Stored data entries:
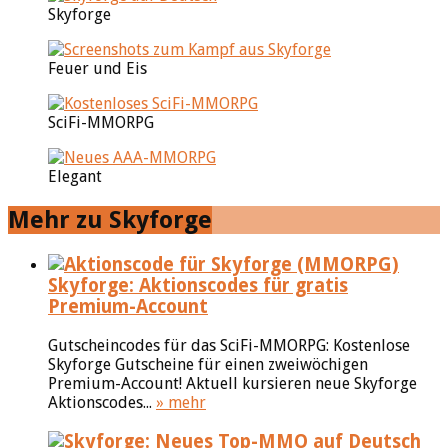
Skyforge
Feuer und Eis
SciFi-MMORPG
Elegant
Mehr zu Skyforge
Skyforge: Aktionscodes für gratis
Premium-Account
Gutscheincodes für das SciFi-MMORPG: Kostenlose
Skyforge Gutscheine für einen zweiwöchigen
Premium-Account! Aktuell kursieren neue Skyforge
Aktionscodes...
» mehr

• [TRY IT]: Rewrite the listing with "Premium-Account" replaced by "Premium-Zugang" everywhere it occurs, keeping everything else the same and omitting the pictures.

• [SOLUTION TO THE PROBLEM]:
Skyforge
Feuer und Eis
SciFi-MMORPG
Elegant
Mehr zu Skyforge
Skyforge: Aktionscodes für gratis
Premium-Zugang
Gutscheincodes für das SciFi-MMORPG: Kostenlose
Skyforge Gutscheine für einen zweiwöchigen
Premium-Zugang! Aktuell kursieren neue Skyforge
Aktionscodes...
» mehr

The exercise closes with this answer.